* [THE REQUEST]: Render every line of the entries below as a Markdown table with two columns, "Row" for the row number and "Text" for the line. Leave out blank lines.

-- INPUT DATA start --

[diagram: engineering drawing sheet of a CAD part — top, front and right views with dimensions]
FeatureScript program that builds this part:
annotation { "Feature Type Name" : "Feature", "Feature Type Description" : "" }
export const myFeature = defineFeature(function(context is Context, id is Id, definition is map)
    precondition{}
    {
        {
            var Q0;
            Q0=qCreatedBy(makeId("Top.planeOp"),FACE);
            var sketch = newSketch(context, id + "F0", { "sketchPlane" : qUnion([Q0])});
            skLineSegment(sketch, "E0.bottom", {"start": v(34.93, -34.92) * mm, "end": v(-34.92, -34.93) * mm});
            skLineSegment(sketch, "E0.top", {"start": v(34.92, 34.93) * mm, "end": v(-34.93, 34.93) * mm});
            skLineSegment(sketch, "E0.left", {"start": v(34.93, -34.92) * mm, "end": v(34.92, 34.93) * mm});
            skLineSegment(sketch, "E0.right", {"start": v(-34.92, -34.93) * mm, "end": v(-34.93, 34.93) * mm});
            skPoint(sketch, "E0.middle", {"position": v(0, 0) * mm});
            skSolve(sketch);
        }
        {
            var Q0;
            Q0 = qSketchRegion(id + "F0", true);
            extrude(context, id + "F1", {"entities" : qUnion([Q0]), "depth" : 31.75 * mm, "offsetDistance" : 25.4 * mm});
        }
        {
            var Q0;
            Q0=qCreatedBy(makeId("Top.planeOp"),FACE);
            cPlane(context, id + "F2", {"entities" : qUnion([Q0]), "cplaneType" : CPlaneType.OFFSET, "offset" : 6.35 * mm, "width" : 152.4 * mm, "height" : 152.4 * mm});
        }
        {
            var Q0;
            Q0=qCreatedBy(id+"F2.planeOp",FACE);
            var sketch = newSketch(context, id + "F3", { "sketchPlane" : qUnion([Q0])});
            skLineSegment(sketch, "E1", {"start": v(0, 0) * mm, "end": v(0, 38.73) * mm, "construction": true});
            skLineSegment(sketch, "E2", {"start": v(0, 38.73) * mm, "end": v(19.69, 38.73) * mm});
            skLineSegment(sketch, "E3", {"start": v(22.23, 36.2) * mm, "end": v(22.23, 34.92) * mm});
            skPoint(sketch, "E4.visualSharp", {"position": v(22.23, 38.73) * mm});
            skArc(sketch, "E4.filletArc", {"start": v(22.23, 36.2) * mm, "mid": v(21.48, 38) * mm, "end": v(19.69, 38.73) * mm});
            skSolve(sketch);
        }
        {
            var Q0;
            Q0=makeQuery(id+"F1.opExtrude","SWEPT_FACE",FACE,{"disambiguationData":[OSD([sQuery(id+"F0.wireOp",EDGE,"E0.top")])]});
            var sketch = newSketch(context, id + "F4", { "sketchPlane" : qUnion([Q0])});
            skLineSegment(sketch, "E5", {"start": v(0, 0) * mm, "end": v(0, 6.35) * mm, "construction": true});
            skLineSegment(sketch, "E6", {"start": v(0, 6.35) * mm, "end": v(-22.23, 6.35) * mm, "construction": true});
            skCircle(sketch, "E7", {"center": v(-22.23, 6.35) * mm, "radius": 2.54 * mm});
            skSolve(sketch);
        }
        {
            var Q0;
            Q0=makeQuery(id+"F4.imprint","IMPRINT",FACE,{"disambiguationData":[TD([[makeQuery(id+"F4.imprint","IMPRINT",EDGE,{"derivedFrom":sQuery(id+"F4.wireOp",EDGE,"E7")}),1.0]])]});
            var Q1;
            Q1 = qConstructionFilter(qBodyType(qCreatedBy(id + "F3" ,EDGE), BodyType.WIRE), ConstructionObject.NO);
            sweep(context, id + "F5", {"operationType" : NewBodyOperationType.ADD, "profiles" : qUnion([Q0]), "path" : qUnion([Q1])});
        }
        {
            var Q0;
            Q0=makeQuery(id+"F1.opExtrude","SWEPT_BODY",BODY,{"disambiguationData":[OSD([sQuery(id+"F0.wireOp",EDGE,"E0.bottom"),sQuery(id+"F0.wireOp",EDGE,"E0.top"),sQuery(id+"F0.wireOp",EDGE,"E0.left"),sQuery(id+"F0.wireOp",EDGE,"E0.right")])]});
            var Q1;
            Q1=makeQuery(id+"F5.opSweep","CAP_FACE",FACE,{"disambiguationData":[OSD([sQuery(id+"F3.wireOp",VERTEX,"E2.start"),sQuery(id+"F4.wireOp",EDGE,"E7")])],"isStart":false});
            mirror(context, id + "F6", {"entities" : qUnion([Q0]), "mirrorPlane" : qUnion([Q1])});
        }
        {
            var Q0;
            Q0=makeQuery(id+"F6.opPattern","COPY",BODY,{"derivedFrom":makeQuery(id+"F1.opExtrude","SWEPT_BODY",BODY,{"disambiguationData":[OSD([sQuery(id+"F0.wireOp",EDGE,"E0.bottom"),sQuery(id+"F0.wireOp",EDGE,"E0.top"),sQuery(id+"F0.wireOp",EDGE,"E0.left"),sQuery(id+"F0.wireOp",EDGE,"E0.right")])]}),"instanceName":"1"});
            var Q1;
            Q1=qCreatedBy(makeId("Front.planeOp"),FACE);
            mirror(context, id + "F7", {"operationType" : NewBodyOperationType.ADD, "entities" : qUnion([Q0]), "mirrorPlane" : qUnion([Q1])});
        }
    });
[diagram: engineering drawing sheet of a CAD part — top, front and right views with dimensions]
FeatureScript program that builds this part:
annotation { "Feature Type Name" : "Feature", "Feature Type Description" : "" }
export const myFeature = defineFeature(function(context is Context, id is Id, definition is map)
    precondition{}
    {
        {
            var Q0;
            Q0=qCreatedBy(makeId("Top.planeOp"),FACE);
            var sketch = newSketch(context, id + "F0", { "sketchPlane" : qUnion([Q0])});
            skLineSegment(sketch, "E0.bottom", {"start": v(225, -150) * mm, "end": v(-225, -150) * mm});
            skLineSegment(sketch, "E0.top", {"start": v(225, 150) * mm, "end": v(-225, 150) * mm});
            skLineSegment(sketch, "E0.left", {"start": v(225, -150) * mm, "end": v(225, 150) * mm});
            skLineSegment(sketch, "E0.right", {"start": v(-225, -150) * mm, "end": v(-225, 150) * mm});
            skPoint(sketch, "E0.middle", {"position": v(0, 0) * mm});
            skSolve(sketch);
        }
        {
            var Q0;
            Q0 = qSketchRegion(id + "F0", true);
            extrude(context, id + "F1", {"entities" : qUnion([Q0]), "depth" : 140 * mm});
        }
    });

-- INPUT DATA end --

* [EXERCISE RESULT]:
| Row | Text |
|---|---|
| 1 | [diagram: engineering drawing sheet of a CAD part — top, front and right views with dimensions] |
| 2 | FeatureScript program that builds this part: |
| 3 | annotation { "Feature Type Name" : "Feature", "Feature Type Description" : "" } |
| 4 | export const myFeature = defineFeature(function(context is Context, id is Id, definition is map) |
| 5 |     precondition{} |
| 6 |     { |
| 7 |         { |
| 8 |             var Q0; |
| 9 |             Q0=qCreatedBy(makeId("Top.planeOp"),FACE); |
| 10 |             var sketch = newSketch(context, id + "F0", { "sketchPlane" : qUnion([Q0])}); |
| 11 |             skLineSegment(sketch, "E0.bottom", {"start": v(34.93, -34.92) * mm, "end": v(-34.92, -34.93) * mm}); |
| 12 |             skLineSegment(sketch, "E0.top", {"start": v(34.92, 34.93) * mm, "end": v(-34.93, 34.93) * mm}); |
| 13 |             skLineSegment(sketch, "E0.left", {"start": v(34.93, -34.92) * mm, "end": v(34.92, 34.93) * mm}); |
| 14 |             skLineSegment(sketch, "E0.right", {"start": v(-34.92, -34.93) * mm, "end": v(-34.93, 34.93) * mm}); |
| 15 |             skPoint(sketch, "E0.middle", {"position": v(0, 0) * mm}); |
| 16 |             skSolve(sketch); |
| 17 |         } |
| 18 |         { |
| 19 |             var Q0; |
| 20 |             Q0 = qSketchRegion(id + "F0", true); |
| 21 |             extrude(context, id + "F1", {"entities" : qUnion([Q0]), "depth" : 31.75 * mm, "offsetDistance" : 25.4 * mm}); |
| 22 |         } |
| 23 |         { |
| 24 |             var Q0; |
| 25 |             Q0=qCreatedBy(makeId("Top.planeOp"),FACE); |
| 26 |             cPlane(context, id + "F2", {"entities" : qUnion([Q0]), "cplaneType" : CPlaneType.OFFSET, "offset" : 6.35 * mm, "width" : 152.4 * mm, "height" : 152.4 * mm}); |
| 27 |         } |
| 28 |         { |
| 29 |             var Q0; |
| 30 |             Q0=qCreatedBy(id+"F2.planeOp",FACE); |
| 31 |             var sketch = newSketch(context, id + "F3", { "sketchPlane" : qUnion([Q0])}); |
| 32 |             skLineSegment(sketch, "E1", {"start": v(0, 0) * mm, "end": v(0, 38.73) * mm, "construction": true}); |
| 33 |             skLineSegment(sketch, "E2", {"start": v(0, 38.73) * mm, "end": v(19.69, 38.73) * mm}); |
| 34 |             skLineSegment(sketch, "E3", {"start": v(22.23, 36.2) * mm, "end": v(22.23, 34.92) * mm}); |
| 35 |             skPoint(sketch, "E4.visualSharp", {"position": v(22.23, 38.73) * mm}); |
| 36 |             skArc(sketch, "E4.filletArc", {"start": v(22.23, 36.2) * mm, "mid": v(21.48, 38) * mm, "end": v(19.69, 38.73) * mm}); |
| 37 |             skSolve(sketch); |
| 38 |         } |
| 39 |         { |
| 40 |             var Q0; |
| 41 |             Q0=makeQuery(id+"F1.opExtrude","SWEPT_FACE",FACE,{"disambiguationData":[OSD([sQuery(id+"F0.wireOp",EDGE,"E0.top")])]}); |
| 42 |             var sketch = newSketch(context, id + "F4", { "sketchPlane" : qUnion([Q0])}); |
| 43 |             skLineSegment(sketch, "E5", {"start": v(0, 0) * mm, "end": v(0, 6.35) * mm, "construction": true}); |
| 44 |             skLineSegment(sketch, "E6", {"start": v(0, 6.35) * mm, "end": v(-22.23, 6.35) * mm, "construction": true}); |
| 45 |             skCircle(sketch, "E7", {"center": v(-22.23, 6.35) * mm, "radius": 2.54 * mm}); |
| 46 |             skSolve(sketch); |
| 47 |         } |
| 48 |         { |
| 49 |             var Q0; |
| 50 |             Q0=makeQuery(id+"F4.imprint","IMPRINT",FACE,{"disambiguationData":[TD([[makeQuery(id+"F4.imprint","IMPRINT",EDGE,{"derivedFrom":sQuery(id+"F4.wireOp",EDGE,"E7")}),1.0]])]}); |
| 51 |             var Q1; |
| 52 |             Q1 = qConstructionFilter(qBodyType(qCreatedBy(id + "F3" ,EDGE), BodyType.WIRE), ConstructionObject.NO); |
| 53 |             sweep(context, id + "F5", {"operationType" : NewBodyOperationType.ADD, "profiles" : qUnion([Q0]), "path" : qUnion([Q1])}); |
| 54 |         } |
| 55 |         { |
| 56 |             var Q0; |
| 57 |             Q0=makeQuery(id+"F1.opExtrude","SWEPT_BODY",BODY,{"disambiguationData":[OSD([sQuery(id+"F0.wireOp",EDGE,"E0.bottom"),sQuery(id+"F0.wireOp",EDGE,"E0.top"),sQuery(id+"F0.wireOp",EDGE,"E0.left"),sQuery(id+"F0.wireOp",EDGE,"E0.right")])]}); |
| 58 |             var Q1; |
| 59 |             Q1=makeQuery(id+"F5.opSweep","CAP_FACE",FACE,{"disambiguationData":[OSD([sQuery(id+"F3.wireOp",VERTEX,"E2.start"),sQuery(id+"F4.wireOp",EDGE,"E7")])],"isStart":false}); |
| 60 |             mirror(context, id + "F6", {"entities" : qUnion([Q0]), "mirrorPlane" : qUnion([Q1])}); |
| 61 |         } |
| 62 |         { |
| 63 |             var Q0; |
| 64 |             Q0=makeQuery(id+"F6.opPattern","COPY",BODY,{"derivedFrom":makeQuery(id+"F1.opExtrude","SWEPT_BODY",BODY,{"disambiguationData":[OSD([sQuery(id+"F0.wireOp",EDGE,"E0.bottom"),sQuery(id+"F0.wireOp",EDGE,"E0.top"),sQuery(id+"F0.wireOp",EDGE,"E0.left"),sQuery(id+"F0.wireOp",EDGE,"E0.right")])]}),"instanceName":"1"}); |
| 65 |             var Q1; |
| 66 |             Q1=qCreatedBy(makeId("Front.planeOp"),FACE); |
| 67 |             mirror(context, id + "F7", {"operationType" : NewBodyOperationType.ADD, "entities" : qUnion([Q0]), "mirrorPlane" : qUnion([Q1])}); |
| 68 |         } |
| 69 |     }); |
| 70 | [diagram: engineering drawing sheet of a CAD part — top, front and right views with dimensions] |
| 71 | FeatureScript program that builds this part: |
| 72 | annotation { "Feature Type Name" : "Feature", "Feature Type Description" : "" } |
| 73 | export const myFeature = defineFeature(function(context is Context, id is Id, definition is map) |
| 74 |     precondition{} |
| 75 |     { |
| 76 |         { |
| 77 |             var Q0; |
| 78 |             Q0=qCreatedBy(makeId("Top.planeOp"),FACE); |
| 79 |             var sketch = newSketch(context, id + "F0", { "sketchPlane" : qUnion([Q0])}); |
| 80 |             skLineSegment(sketch, "E0.bottom", {"start": v(225, -150) * mm, "end": v(-225, -150) * mm}); |
| 81 |             skLineSegment(sketch, "E0.top", {"start": v(225, 150) * mm, "end": v(-225, 150) * mm}); |
| 82 |             skLineSegment(sketch, "E0.left", {"start": v(225, -150) * mm, "end": v(225, 150) * mm}); |
| 83 |             skLineSegment(sketch, "E0.right", {"start": v(-225, -150) * mm, "end": v(-225, 150) * mm}); |
| 84 |             skPoint(sketch, "E0.middle", {"position": v(0, 0) * mm}); |
| 85 |             skSolve(sketch); |
| 86 |         } |
| 87 |         { |
| 88 |             var Q0; |
| 89 |             Q0 = qSketchRegion(id + "F0", true); |
| 90 |             extrude(context, id + "F1", {"entities" : qUnion([Q0]), "depth" : 140 * mm}); |
| 91 |         } |
| 92 |     }); |